For each line of the data below that holds "wrist", copy the line.

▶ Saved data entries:

==============================

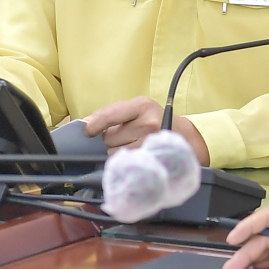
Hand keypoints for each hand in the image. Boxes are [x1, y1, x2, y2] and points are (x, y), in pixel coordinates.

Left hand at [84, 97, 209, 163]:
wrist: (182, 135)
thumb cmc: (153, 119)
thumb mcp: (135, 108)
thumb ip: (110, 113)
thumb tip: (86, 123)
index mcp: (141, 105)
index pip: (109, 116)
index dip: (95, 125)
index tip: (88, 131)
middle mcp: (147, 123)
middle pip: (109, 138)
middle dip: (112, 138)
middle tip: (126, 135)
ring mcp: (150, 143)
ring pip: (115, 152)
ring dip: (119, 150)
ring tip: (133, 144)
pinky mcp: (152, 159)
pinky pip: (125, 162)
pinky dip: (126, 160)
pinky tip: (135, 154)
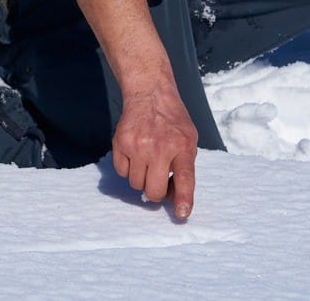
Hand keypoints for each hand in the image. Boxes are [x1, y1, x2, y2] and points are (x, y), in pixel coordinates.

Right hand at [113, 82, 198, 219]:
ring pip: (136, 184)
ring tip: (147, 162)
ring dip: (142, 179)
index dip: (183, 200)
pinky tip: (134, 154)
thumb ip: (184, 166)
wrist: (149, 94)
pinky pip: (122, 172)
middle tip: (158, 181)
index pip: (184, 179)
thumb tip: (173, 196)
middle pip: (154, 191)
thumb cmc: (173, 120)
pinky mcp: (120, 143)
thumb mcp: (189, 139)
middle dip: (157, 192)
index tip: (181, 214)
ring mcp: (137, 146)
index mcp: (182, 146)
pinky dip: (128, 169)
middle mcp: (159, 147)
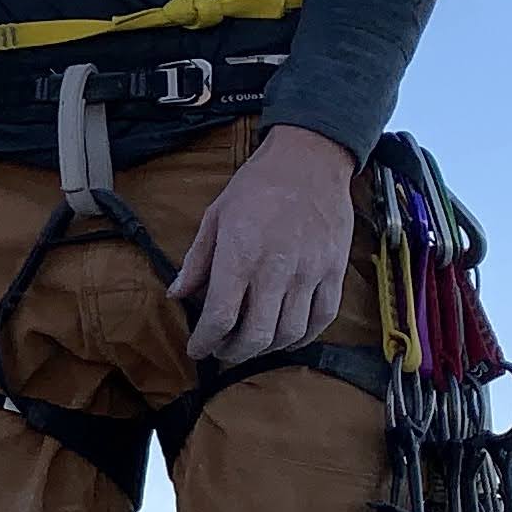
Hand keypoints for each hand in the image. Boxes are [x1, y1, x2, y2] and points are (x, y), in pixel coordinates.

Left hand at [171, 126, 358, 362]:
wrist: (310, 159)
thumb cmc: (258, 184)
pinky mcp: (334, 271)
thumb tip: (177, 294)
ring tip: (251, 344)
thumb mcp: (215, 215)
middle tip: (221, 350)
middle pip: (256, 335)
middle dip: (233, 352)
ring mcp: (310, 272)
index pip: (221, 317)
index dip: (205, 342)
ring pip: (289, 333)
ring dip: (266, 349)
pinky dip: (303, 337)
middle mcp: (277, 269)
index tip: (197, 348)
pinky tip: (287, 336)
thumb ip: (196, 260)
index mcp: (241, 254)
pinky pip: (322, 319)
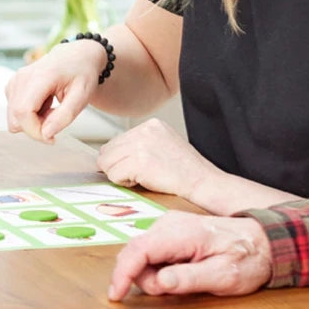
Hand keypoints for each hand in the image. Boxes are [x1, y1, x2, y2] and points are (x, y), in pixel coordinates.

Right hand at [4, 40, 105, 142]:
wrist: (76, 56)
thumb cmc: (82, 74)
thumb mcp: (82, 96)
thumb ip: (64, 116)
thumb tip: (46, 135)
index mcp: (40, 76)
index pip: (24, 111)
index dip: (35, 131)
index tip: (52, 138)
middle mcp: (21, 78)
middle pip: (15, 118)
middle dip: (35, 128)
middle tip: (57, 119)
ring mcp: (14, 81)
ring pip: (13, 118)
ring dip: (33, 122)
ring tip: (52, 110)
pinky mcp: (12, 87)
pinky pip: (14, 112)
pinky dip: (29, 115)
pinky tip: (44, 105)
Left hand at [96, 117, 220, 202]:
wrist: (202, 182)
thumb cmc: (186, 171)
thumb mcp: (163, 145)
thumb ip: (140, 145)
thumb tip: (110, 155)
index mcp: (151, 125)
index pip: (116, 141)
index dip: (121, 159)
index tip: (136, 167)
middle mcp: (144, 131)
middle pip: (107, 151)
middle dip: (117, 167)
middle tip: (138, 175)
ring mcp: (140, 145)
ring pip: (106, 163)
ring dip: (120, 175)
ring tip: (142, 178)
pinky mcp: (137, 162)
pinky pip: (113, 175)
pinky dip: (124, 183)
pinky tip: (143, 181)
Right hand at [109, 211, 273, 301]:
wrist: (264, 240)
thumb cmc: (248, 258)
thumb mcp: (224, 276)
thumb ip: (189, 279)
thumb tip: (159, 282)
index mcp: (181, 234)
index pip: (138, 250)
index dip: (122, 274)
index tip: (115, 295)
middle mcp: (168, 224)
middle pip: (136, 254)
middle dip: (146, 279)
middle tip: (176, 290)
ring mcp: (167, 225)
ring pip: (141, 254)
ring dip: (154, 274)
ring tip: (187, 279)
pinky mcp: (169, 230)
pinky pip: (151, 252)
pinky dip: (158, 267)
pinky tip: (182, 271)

==============================

▶ YOUR SOLUTION:
wrist: (182, 135)
wrist: (149, 94)
wrist: (310, 159)
wrist: (76, 56)
wrist: (202, 182)
wrist: (264, 240)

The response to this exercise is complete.